Tang and the others traveling to Texas say that isn't true. Tang says her mother in China had been healed by the exercises. She also says that the government-controlled media in China incorrectly labels all criminals as Falun Gong practitioners.

"They fabricate stories," Tang said.

Falun Gong practitioners use specific exercises to promote both physical and moral health. The exercises incorporate Buddhist and Taoist principles.

Founded by Li Hongzhi, people in the movement estimate that they have over 100 million practitioners in 40 countries.

In the metropolitan Washington area, District residents and practitioners Keith Ware and Nathea Lee estimate there around 200 practitioners although no one knows the exact number. These members practice at sites all across the region, including the Mall in Washington, D.C.

Regardless of actual numbers, Tang and the others say that Falun Gong practitioners are persecuted because of their beliefs. Tang's 55-year-old mother has been arrested by the Chinese police several times since 2000. The first time occurred in October 2000, when police sent her to jail for 15 days and fined her approximately $1,500. The second time was in February 2001, before China's spring festival. The third time was in July 2002, after her husband, Tang's father, died.

And in April 2002, Tang says the Chinese authorities forced her mother and other practitioners to go on television and say something against Falun Gong.

"Everyone knows my mother's good people," Tang said.

Tang's neighbor, Amy Xue of Vienna, says the Chinese government had encouraged practitioners initially, but changed their minds as the movement grew.

"There were people practicing in the park, and the Chinese government began to investigate. There were too many people doing one thing," Xue said.

Like many Falun Gong practitioners who live outside of China, Tang cannot return to visit her family. Tang's last visit to China was in June 2000, but she says she doubts that she can return anytime soon. When her father died earlier this year, she couldn't go back because she was on the blacklist, even though Chinese custom dictates that Tang return home. Instead, Tang communicates with her mother over the phone, although she says both she and her mother know that the police can monitor their phone conversations.

If she tried to return, Xue says the police could detain Tang.

"If caught, you could be put into jail and tortured," Xue said.

Tang and her husband Yong Hui and daughter Linda Wang all practice Falun Gong. Even her husband is on the blacklist, Tang says. He found out he was on the blacklist when the Icelandic government denied him entrance to their country during Jiang's visit to Iceland in June 2002.

"I couldn't get in," Yong Hui said.

Although practitioners face persecution in China, some wonder if they're being monitored even in the United States. Ware says that a member might have had a phone bugged. In another instance, when Falun Gong members successfully reserved hotel rooms a month before a stateside Jiang visit, the members were told one week before Jiang's visit that the hotel was booked, Lee said.

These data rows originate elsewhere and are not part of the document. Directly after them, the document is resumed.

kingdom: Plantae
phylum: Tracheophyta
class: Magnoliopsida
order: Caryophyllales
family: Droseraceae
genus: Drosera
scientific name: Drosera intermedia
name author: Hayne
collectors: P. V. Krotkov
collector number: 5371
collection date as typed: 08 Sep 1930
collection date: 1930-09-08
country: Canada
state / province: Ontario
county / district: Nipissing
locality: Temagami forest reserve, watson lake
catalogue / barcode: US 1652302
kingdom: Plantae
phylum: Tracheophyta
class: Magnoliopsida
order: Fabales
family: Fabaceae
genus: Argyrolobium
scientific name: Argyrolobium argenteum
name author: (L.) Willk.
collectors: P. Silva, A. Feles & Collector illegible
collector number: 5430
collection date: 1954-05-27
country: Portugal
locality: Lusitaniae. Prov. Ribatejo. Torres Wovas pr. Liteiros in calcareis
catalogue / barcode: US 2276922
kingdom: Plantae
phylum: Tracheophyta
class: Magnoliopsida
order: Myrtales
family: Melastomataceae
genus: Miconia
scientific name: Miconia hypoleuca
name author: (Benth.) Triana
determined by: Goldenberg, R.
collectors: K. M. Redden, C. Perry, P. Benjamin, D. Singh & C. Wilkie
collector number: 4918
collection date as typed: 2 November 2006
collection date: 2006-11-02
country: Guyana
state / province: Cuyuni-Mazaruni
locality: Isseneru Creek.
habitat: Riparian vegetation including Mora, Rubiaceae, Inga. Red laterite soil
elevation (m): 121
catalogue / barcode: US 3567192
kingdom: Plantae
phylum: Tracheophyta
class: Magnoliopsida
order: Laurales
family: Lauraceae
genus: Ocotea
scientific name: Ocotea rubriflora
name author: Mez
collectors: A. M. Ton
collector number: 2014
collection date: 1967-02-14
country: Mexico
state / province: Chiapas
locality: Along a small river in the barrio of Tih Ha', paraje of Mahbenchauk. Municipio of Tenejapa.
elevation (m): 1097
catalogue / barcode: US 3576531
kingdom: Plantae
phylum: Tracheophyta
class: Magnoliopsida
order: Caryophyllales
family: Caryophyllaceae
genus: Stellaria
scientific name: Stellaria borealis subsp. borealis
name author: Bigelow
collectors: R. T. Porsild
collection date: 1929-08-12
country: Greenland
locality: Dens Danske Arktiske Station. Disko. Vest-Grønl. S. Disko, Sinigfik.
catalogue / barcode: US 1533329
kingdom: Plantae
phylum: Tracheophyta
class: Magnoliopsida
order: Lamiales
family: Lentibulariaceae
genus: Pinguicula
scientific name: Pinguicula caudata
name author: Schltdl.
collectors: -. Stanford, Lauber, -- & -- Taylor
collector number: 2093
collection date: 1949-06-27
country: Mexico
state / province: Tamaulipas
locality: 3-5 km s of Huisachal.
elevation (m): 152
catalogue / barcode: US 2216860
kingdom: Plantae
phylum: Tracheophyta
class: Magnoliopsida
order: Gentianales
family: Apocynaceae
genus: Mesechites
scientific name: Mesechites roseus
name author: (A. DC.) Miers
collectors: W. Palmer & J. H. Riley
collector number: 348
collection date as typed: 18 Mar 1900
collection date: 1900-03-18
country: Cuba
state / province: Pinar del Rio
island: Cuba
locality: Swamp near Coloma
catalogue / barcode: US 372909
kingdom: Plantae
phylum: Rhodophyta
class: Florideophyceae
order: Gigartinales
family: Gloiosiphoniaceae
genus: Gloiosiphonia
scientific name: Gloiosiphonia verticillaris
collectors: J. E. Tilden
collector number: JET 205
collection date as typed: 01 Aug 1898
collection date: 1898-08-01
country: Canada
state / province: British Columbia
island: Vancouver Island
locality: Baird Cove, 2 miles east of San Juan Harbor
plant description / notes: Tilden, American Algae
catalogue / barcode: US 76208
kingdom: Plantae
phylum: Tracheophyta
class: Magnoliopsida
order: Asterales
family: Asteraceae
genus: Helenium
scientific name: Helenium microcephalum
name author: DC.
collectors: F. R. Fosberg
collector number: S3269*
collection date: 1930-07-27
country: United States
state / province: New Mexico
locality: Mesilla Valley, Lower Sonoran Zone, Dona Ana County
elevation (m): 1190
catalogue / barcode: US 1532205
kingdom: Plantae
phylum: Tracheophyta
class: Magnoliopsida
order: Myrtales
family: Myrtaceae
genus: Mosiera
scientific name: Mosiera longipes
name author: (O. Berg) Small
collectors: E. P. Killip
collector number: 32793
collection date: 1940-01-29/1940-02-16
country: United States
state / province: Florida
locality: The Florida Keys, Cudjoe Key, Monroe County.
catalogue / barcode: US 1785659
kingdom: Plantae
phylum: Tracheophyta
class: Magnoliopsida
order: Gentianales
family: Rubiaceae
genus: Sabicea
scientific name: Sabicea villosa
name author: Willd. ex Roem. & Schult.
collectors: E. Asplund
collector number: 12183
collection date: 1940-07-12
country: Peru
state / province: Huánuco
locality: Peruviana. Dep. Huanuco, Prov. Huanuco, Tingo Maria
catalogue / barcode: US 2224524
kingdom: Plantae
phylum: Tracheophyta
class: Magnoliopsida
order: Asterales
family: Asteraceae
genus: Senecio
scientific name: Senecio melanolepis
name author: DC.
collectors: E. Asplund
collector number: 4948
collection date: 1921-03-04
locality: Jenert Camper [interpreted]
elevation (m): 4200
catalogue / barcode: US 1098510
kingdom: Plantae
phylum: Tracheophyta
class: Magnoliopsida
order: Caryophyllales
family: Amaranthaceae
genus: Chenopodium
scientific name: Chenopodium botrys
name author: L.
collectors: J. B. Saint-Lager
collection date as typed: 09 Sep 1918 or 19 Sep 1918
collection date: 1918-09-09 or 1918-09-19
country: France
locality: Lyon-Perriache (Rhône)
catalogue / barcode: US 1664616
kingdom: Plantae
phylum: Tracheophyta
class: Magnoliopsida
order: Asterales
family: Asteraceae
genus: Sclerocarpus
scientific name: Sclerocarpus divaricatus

"I think we do tend to feel safe, but from time to time, we do feel like we're being watched," Lee said.

However, despite these concerns, members say they will continue to practice and spread the word.

"She's one who's really quite active," said Lee of Tang. "I really admire all her energy and efforts" to inform others about the Chinese persecution about Falun Gong.

When Tang and Xue protest Jiang's visit to Texas this week, they won't use slogans or shouting. Instead, they will practice the Falun Gong exercises and engage in a peaceful protest.

"We'll do exercises, hold the banner, and tell Zemin and Bush that persecution should be stopped," Xue said.